::: EXTRACTED TEXT

Except for another coat of poly, here is the result using George's Zar Amber stain...


----------



## Stick486 (Jan 4, 2013)

that came out great...
be proud..


----------



## prgl7 (Jun 26, 2011)

*Different ways ways to get the color*

Good job. It blended well. You can be proud of a difficult job well done. I came across that stain when I repair a baptismal font and had to find the right color stain. I had to combine several different colors to find the right shade. In the past I have used artist oils to match stains. I was given the recipe at an adult education furniture refinishing class. A penetrating oil stain uses 1 part boiled linseed oil, 3parts turpentine pigmented oil colors (artist's oil paint). Another recipe is 1 cup paint thinner or turpentine, pigmented colors in oil to the density you wish, linseed oil -added to retard drying time necessary. If you are brushing on finish, add 1 or 2 tablespoons varnish or varithaine. This will make your stain dry hard and when you apply your finish, you won't pick up stain. Maple uses raw sienna, raw umber, and burnt umber. Walnut uses burnt umber, raw umber, and Van **** brown. Re mahogany uses burnt umber and Venetian red (use sparingly). Brown mahogany uses burnt umber and a touch on Venetian red (if necessary). Cherry uses raw sienna, Venetian red (sparingly), and burnt umber. Pecan uses raw sienna, raw umber, van **** brown, depending on what shade pecan you want. Start with raw sienna then add other colors as desired. Fruitwood uses raw sienna and burnt umber. Add burnt umber to darken stain. Fruitwood is darker than maple. I don't have the colors for oak, but with all the different oak stains out there it hasn't been a problem.. This recipe was given to me by Mel Wylie the class instructor 36 years ago.


----------



## Cherryville Chuck (Sep 28, 2010)

If you can`t tell and we can`t tell then you succeeded.


----------



## Nickp (Dec 4, 2012)

@prgl7

George, I had a feeling you had seen this "once or twice"...

Obviously you've mastered the art of finishing...hoping I'll be there one of these days but I'm sure I don't have 36 years left in me...

Besides the technical component of finishing in your post I think what I got out of it is to seek out a similar class as you described...it will help to see through that shroud of magic and wizardry we newbies typically see in finishing/matching.

In the meantime, can you recommend some good reading on the subject...?

Thank you once again...I'm sure this past project will not be the last you hear from me...


----------



## schnewj (Nov 18, 2013)

prgl7 said:


> Good job. It blended well. You can be proud of a difficult job well done. I came across that stain when I repair a baptismal font and had to find the right color stain. I had to combine several different colors to find the right shade. In the past I have used artist oils to match stains. I was given the recipe at an adult education furniture refinishing class. A penetrating oil stain uses 1 part boiled linseed oil, 3parts turpentine pigmented oil colors (artist's oil paint). Another recipe is 1 cup paint thinner or turpentine, pigmented colors in oil to the density you wish, linseed oil -added to retard drying time necessary. If you are brushing on finish, add 1 or 2 tablespoons varnish or varithaine. This will make your stain dry hard and when you apply your finish, you won't pick up stain. Maple uses raw sienna, raw umber, and burnt umber. Walnut uses burnt umber, raw umber, and Van **** brown. Re mahogany uses burnt umber and Venetian red (use sparingly). Brown mahogany uses burnt umber and a touch on Venetian red (if necessary). Cherry uses raw sienna, Venetian red (sparingly), and burnt umber. Pecan uses raw sienna, raw umber, van **** brown, depending on what shade pecan you want. Start with raw sienna then add other colors as desired. Fruitwood uses raw sienna and burnt umber. Add burnt umber to darken stain. Fruitwood is darker than maple. I don't have the colors for oak, but with all the different oak stains out there it hasn't been a problem.. This recipe was given to me by Mel Wylie the class instructor 36 years ago.

::::::

▶ **PROBLEMS TO WORK ON**
A: Answer these questions about the forum thread:
(i) Whose stain was used for the result shown in the opening line?
(ii) According to prgl7's post, which colors does the cherry recipe use?
(iii) What does Nickp ask prgl7 to recommend?
B: Retype the part of the forum thread that begins at "George, I had" and stops after "left in me...".
The listing has no role here.

::: MATERIAL PROVIDED

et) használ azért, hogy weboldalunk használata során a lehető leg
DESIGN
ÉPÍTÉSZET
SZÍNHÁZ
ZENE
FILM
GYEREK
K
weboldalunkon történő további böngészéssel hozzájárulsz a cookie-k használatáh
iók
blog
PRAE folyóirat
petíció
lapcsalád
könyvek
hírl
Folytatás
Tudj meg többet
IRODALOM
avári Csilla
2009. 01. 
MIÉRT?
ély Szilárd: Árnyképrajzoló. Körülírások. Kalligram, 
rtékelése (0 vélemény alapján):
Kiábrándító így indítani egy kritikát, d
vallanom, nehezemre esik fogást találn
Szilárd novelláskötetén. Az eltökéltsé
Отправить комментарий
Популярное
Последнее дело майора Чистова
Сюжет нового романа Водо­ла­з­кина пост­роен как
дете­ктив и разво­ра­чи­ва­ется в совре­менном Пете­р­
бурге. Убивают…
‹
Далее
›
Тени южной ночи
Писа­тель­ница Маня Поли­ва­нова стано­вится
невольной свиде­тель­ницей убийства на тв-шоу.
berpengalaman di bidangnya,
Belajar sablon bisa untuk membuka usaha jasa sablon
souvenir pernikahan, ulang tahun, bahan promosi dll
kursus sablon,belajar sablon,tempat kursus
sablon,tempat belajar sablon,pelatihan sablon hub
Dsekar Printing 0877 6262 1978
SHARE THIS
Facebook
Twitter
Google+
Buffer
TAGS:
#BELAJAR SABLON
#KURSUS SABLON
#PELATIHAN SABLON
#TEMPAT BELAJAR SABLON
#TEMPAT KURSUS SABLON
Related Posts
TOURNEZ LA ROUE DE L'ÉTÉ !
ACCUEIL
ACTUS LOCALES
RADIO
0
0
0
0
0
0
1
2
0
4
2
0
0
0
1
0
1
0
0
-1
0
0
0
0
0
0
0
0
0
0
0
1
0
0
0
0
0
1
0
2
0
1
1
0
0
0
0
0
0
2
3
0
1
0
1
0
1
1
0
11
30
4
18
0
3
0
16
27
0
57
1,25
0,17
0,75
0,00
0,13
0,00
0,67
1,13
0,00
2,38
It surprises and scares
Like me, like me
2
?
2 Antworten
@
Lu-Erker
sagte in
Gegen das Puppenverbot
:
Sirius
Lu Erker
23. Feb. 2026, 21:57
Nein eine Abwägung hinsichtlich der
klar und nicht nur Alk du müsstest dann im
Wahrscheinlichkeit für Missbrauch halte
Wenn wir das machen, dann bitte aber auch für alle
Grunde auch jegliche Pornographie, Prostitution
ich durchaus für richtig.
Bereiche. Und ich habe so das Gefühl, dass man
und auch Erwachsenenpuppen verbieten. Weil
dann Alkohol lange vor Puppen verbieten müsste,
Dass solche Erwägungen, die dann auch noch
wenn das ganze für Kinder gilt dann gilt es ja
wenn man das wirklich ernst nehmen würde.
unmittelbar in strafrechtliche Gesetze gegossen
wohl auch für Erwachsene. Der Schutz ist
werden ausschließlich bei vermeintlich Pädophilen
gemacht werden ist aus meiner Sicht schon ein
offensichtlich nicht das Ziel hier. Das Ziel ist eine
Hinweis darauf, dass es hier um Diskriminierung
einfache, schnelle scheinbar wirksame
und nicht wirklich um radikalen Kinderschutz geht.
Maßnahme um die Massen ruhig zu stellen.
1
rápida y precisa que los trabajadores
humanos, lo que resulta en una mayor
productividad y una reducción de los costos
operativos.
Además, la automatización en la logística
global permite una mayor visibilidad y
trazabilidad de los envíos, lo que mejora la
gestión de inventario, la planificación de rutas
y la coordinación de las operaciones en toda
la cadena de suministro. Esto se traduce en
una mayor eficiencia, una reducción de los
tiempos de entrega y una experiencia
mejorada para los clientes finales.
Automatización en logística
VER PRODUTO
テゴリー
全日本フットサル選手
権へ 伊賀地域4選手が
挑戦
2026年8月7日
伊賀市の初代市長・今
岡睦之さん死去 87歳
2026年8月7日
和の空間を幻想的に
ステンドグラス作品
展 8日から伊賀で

::::::

▶ **SOLUTIONS**
A:
(i) George's (Zar Amber stain)
(ii) Raw sienna, Venetian red (sparingly), and burnt umber
(iii) Some good reading on the subject

B:
George, I had a feeling you had seen this "once or twice"...

Obviously you've mastered the art of finishing...hoping I'll be there one of these days but I'm sure I don't have 36 years left in me...